*** Opening of DATA FOR THIS TASK ***

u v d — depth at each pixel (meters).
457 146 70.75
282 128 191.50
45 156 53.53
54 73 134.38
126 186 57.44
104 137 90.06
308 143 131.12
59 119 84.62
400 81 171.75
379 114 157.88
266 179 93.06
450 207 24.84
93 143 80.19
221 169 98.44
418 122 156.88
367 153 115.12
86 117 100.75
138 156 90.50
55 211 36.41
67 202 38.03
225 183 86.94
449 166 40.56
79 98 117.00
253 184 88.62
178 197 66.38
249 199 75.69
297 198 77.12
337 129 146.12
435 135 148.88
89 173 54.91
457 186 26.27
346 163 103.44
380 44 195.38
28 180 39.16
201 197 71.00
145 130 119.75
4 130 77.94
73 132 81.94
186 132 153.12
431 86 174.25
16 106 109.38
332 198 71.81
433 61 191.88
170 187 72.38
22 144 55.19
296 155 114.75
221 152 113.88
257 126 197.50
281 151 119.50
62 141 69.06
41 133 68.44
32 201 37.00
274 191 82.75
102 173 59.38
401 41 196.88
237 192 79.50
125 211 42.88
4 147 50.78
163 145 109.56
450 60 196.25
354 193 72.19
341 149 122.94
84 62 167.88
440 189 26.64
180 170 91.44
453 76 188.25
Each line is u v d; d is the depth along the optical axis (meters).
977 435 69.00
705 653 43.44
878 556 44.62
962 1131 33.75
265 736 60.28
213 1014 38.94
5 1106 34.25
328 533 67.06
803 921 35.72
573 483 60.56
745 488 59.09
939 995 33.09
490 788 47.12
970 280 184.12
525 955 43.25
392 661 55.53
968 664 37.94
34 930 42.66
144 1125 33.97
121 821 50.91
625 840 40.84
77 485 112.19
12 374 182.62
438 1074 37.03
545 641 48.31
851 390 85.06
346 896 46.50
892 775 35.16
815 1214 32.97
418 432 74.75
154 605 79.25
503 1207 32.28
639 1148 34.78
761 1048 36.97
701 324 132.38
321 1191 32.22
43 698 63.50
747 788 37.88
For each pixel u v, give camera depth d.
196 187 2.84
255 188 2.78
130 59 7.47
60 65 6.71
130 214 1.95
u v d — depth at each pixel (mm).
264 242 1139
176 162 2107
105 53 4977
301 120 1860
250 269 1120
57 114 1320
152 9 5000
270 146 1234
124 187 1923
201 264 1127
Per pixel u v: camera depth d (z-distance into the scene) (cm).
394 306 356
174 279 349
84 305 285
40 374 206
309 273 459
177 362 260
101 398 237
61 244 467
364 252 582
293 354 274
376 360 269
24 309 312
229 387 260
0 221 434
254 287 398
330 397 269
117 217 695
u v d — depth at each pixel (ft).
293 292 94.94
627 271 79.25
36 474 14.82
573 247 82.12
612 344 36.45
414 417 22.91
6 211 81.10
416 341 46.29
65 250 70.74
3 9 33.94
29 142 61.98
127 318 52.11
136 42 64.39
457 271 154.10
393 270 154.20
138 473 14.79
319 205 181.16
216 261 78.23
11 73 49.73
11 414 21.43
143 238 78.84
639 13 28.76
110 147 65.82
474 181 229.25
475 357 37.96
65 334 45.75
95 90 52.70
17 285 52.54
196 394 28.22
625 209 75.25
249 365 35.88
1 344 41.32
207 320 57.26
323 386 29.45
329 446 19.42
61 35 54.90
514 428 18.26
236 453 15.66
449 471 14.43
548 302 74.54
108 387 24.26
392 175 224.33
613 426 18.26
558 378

*** Close of DATA FOR THIS TASK ***

YOUR OBJECTIVE:
Using the records above, list each line that includes "meters".

THE ANSWER:
u v d — depth at each pixel (meters).
Each line is u v d; d is the depth along the optical axis (meters).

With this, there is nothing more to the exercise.